====== SOURCE DOCUMENT ======
Chitman, that is a great idea.


----------



## DurocShark (Nov 28, 2009)

I just discovered that while resin is easier to carve, it looks like crap. It looks cheap. Like the plastic that it is. 

(I was doing a VW Bus pen for a friend. I did the L50 neptune blue resin barrel with white overlay to match his neptune blue and white bus. Looks horrible. Re-doing it in aluminum against the neptune blue.)


----------



## NewLondon88 (Nov 28, 2009)

what about aluminum powder in resin?


----------



## DurocShark (Nov 28, 2009)

That would probably work. Don't have any powder. I've made it from copper using a sander, but it's painful (time-wise). I should look to see if I can find any pre-packaged.


----------



## NewLondon88 (Nov 28, 2009)

Alumilite has it on their website..  I might have some left in the shop


----------



## BRobbins629 (Nov 29, 2009)

NIce work. Try carving in wax and have it cast in silver.  Also, if you get one that you really like, then you can make a mold from it (or have it made) and cast multiples.


----------



## DurocShark (Nov 29, 2009)

I plan to do that once I've got the technique down and am doing it for something other than Sierras.


----------



## NewLondon88 (Nov 29, 2009)

PM me your address and I'll get out some aluminum powder and jeweler's wax


----------



## DurocShark (Nov 29, 2009)

You've already sent me enough. I'll buy some. 

Thanks, though. =D


----------



## NewLondon88 (Nov 29, 2009)
======
Reproduce the forum thread above about carving pen barrels in full, word for word.
====== DATASET ROWS ======
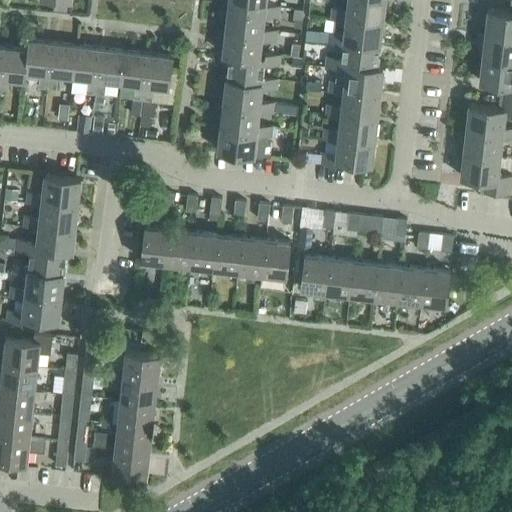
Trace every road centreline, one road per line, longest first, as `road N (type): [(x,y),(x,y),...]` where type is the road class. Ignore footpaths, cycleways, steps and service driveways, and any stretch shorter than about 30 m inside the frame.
road 1 (tertiary): [(190,511),(511,327)]
road 2 (residential): [(394,196),(176,166)]
road 3 (residential): [(421,0),(394,196)]
road 4 (residential): [(118,146),(98,300)]
road 5 (residential): [(176,166),(191,34)]
road 6 (residential): [(511,227),(460,221),(394,196)]
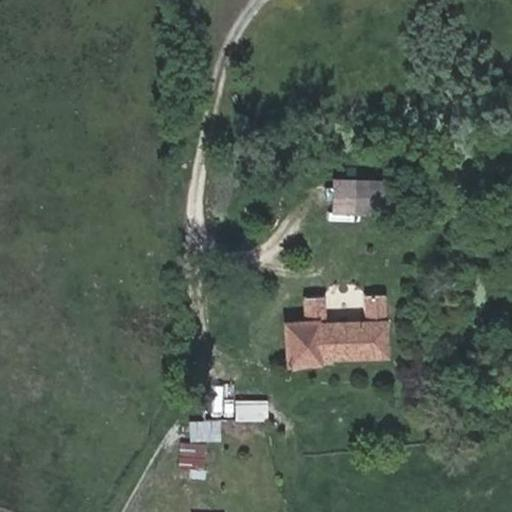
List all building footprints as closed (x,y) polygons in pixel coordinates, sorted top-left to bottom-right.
[(334,173),(333,209),(380,210),(381,174),(334,173)] [(297,320),(273,321),(277,368),(383,360),(381,295),(357,296),(358,320),(321,319),(318,296),(296,297),(297,320)] [(217,440),(217,420),(187,421),(187,440),(217,440)] [(204,456),(205,443),(178,442),(177,454),(204,456)] [(203,471),(204,458),(177,456),(177,469),(203,471)]
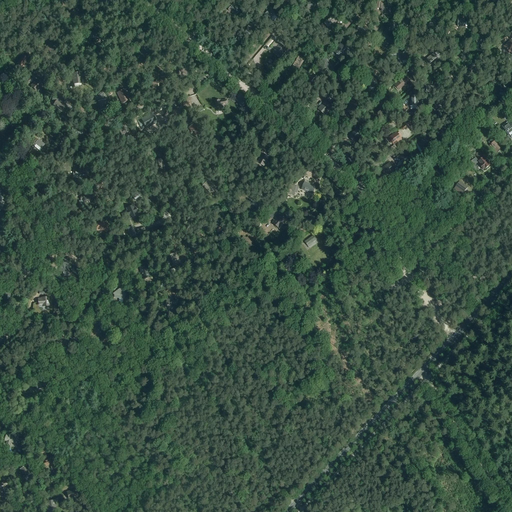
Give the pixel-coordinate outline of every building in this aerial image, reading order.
[(235,16),(240,12),(233,5),(229,9),(228,10),(230,12),(231,11),(235,16)] [(270,19),(275,13),(270,9),(265,15),(270,19)] [(82,18),(74,10),(69,15),(75,21),(78,19),(79,20),(82,18)] [(330,26),(337,21),(333,16),(327,21),(330,26)] [(409,20),(408,16),(404,16),(404,18),(405,27),(409,26),(409,25),(413,24),(413,20),(409,20)] [(438,29),(438,23),(433,19),(428,26),(436,32),(438,29)] [(249,25),(246,31),(251,33),(250,35),(254,36),(257,28),(255,28),(249,25)] [(137,38),(145,32),(140,26),(132,32),(137,38)] [(367,34),(368,29),(358,27),(358,30),(359,30),(359,35),(362,36),(362,33),(367,34)] [(92,40),(98,39),(96,32),(88,33),(89,36),(91,35),(92,40)] [(479,48),(485,40),(480,37),(474,45),(479,48)] [(387,48),(390,43),(382,39),(381,43),(386,46),(385,47),(387,48)] [(270,51),(276,43),(273,40),(269,46),(270,47),(268,49),(270,51)] [(511,52),(511,41),(511,40),(503,47),(510,54),(511,52)] [(348,50),(341,43),(333,52),(341,58),(348,50)] [(53,55),(57,52),(51,44),(47,48),(53,55)] [(279,44),(273,52),(280,58),(287,50),(279,44)] [(147,57),(143,50),(140,52),(138,53),(141,57),(139,58),(140,61),(147,57)] [(431,64),(438,59),(434,53),(425,60),(427,63),(429,62),(431,64)] [(21,68),(21,67),(22,68),(28,59),(22,55),(17,64),(18,65),(17,66),(17,67),(19,68),(21,68)] [(305,59),(299,56),(293,66),(299,69),(305,59)] [(333,66),(325,58),(320,62),(328,70),(333,66)] [(121,68),(120,69),(117,65),(112,69),(116,74),(117,75),(124,70),(121,68)] [(474,68),(470,67),(470,69),(468,68),(467,73),(469,74),(468,76),(472,77),(472,75),(474,75),(475,75),(476,68),(473,68),(474,68)] [(81,72),(72,74),(73,85),(82,83),(81,72)] [(320,80),(313,73),(306,81),(313,87),(320,80)] [(139,82),(141,82),(140,76),(133,77),(133,80),(134,79),(136,84),(139,83),(139,82)] [(408,82),(409,81),(406,76),(394,86),(398,90),(407,82),(408,82)] [(376,89),(377,84),(373,83),(374,81),(373,81),(374,80),(371,79),(368,86),(376,89)] [(36,90),(41,85),(37,81),(32,86),(36,90)] [(426,86),(426,92),(438,93),(438,84),(434,84),(434,86),(426,86)] [(500,92),(499,94),(505,96),(506,94),(508,95),(510,88),(507,87),(507,90),(501,88),(500,92)] [(124,90),(117,93),(120,99),(119,100),(120,102),(121,102),(123,105),(130,102),(128,99),(124,90)] [(236,99),(241,108),(248,104),(243,95),(236,99)] [(416,99),(415,95),(411,96),(411,98),(410,98),(410,106),(419,106),(418,99),(416,99)] [(185,107),(186,110),(192,108),(190,102),(192,102),(190,97),(181,99),(184,107),(185,107)] [(58,110),(58,109),(62,111),(65,106),(61,103),(56,100),(56,101),(55,100),(53,99),(51,101),(55,103),(53,106),(54,107),(54,108),(58,110)] [(101,111),(108,109),(106,100),(99,102),(101,111)] [(227,100),(224,100),(220,101),(219,100),(215,101),(217,108),(216,108),(217,112),(222,111),(221,107),(221,106),(228,105),(227,100)] [(331,108),(331,107),(326,102),(319,109),(325,114),(328,111),(329,111),(331,109),(331,108)] [(350,104),(348,109),(347,113),(353,115),(356,109),(357,109),(358,107),(355,106),(355,105),(350,104)] [(152,116),(142,120),(144,127),(155,123),(152,116)] [(511,134),(511,127),(508,122),(502,127),(509,137),(511,134)] [(201,132),(195,123),(188,128),(191,132),(193,131),(196,136),(201,132)] [(130,136),(125,125),(122,127),(122,129),(120,130),(123,138),(130,136)] [(447,137),(452,134),(450,131),(449,132),(447,128),(442,130),(447,137)] [(149,130),(143,134),(146,138),(152,134),(151,134),(149,131),(149,130)] [(354,141),(359,136),(356,132),(350,136),(354,141)] [(400,137),(402,136),(399,133),(398,134),(397,133),(389,138),(390,139),(389,140),(392,144),(393,143),(394,144),(401,139),(400,137)] [(40,150),(45,145),(38,139),(34,145),(40,150)] [(429,146),(430,145),(426,139),(418,144),(423,150),(427,148),(430,146),(429,146)] [(488,143),(491,145),(490,147),(497,153),(501,148),(494,142),(491,139),(488,143)] [(264,166),(268,158),(263,155),(258,163),(264,166)] [(485,169),(490,165),(484,157),(478,161),(481,164),(480,165),(483,170),(484,169),(485,169)] [(435,172),(440,164),(435,160),(430,168),(435,172)] [(390,174),(394,171),(389,164),(381,169),(386,176),(390,173),(390,174)] [(84,173),(85,167),(78,167),(78,171),(76,171),(75,175),(81,175),(81,173),(84,173)] [(208,184),(206,182),(202,186),(207,191),(211,188),(213,190),(217,187),(212,181),(208,184)] [(316,187),(313,186),(305,183),(304,183),(303,183),(301,189),(302,189),(313,194),(316,187)] [(462,183),(457,188),(463,195),(468,190),(462,183)] [(297,193),(299,187),(293,185),(290,191),(297,193)] [(86,196),(80,197),(79,197),(79,205),(85,204),(84,201),(91,200),(90,194),(86,194),(86,196)] [(256,206),(255,211),(259,212),(262,204),(251,201),(250,205),(256,206)] [(131,218),(137,216),(135,212),(137,212),(135,208),(134,209),(133,206),(127,209),(128,211),(127,212),(128,216),(129,215),(131,218)] [(272,219),(277,213),(274,210),(269,216),(272,219)] [(280,215),(274,223),(280,228),(286,221),(280,215)] [(105,223),(99,223),(96,223),(96,230),(99,230),(103,230),(103,229),(108,229),(108,222),(105,222),(105,223)] [(314,246),(312,243),(318,240),(314,235),(305,242),(308,246),(309,246),(310,248),(314,246)] [(243,237),(241,242),(252,245),(254,237),(248,236),(247,238),(243,237)] [(174,265),(179,263),(175,254),(170,256),(174,265)] [(22,277),(30,274),(24,261),(17,264),(22,277)] [(69,268),(68,262),(61,263),(61,265),(59,265),(60,271),(62,271),(63,276),(69,275),(68,268),(69,268)] [(139,267),(142,280),(150,278),(147,265),(139,267)] [(125,297),(126,296),(120,288),(112,294),(114,296),(114,298),(124,300),(125,297)] [(42,307),(50,307),(49,297),(41,298),(38,299),(38,306),(42,306),(42,307)] [(177,307),(178,302),(177,301),(178,300),(175,299),(175,301),(173,300),(174,299),(165,297),(164,300),(166,300),(164,309),(168,310),(169,306),(171,306),(172,305),(177,307)] [(102,343),(111,341),(110,332),(100,334),(102,343)] [(0,341),(1,343),(10,339),(7,334),(0,336),(0,341)] [(58,344),(59,341),(62,343),(65,338),(60,334),(57,339),(55,342),(58,344)] [(37,357),(35,356),(36,355),(30,352),(27,358),(32,361),(34,358),(36,358),(37,357)] [(44,381),(34,383),(36,390),(46,388),(45,383),(44,381)] [(13,443),(15,439),(11,437),(12,435),(7,433),(4,441),(7,442),(6,445),(9,446),(10,442),(13,443)] [(41,457),(48,454),(46,448),(38,451),(41,457)] [(49,466),(50,465),(51,464),(52,470),(57,468),(53,459),(43,462),(44,466),(46,466),(47,467),(49,466)] [(30,474),(26,466),(19,470),(24,478),(30,474)] [(69,499),(78,496),(76,490),(67,493),(69,499)] [(46,501),(47,511),(49,511),(56,511),(56,510),(55,507),(56,507),(55,499),(46,501)]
======
COMPLETE OUTPUT —
Chitman, that is a great idea.


----------



## DurocShark (Nov 28, 2009)

I just discovered that while resin is easier to carve, it looks like crap. It looks cheap. Like the plastic that it is. 

(I was doing a VW Bus pen for a friend. I did the L50 neptune blue resin barrel with white overlay to match his neptune blue and white bus. Looks horrible. Re-doing it in aluminum against the neptune blue.)


----------



## NewLondon88 (Nov 28, 2009)

what about aluminum powder in resin?


----------



## DurocShark (Nov 28, 2009)

That would probably work. Don't have any powder. I've made it from copper using a sander, but it's painful (time-wise). I should look to see if I can find any pre-packaged.


----------



## NewLondon88 (Nov 28, 2009)

Alumilite has it on their website..  I might have some left in the shop


----------



## BRobbins629 (Nov 29, 2009)

NIce work. Try carving in wax and have it cast in silver.  Also, if you get one that you really like, then you can make a mold from it (or have it made) and cast multiples.


----------



## DurocShark (Nov 29, 2009)

I plan to do that once I've got the technique down and am doing it for something other than Sierras.


----------



## NewLondon88 (Nov 29, 2009)

PM me your address and I'll get out some aluminum powder and jeweler's wax


----------



## DurocShark (Nov 29, 2009)

You've already sent me enough. I'll buy some. 

Thanks, though. =D


----------



## NewLondon88 (Nov 29, 2009)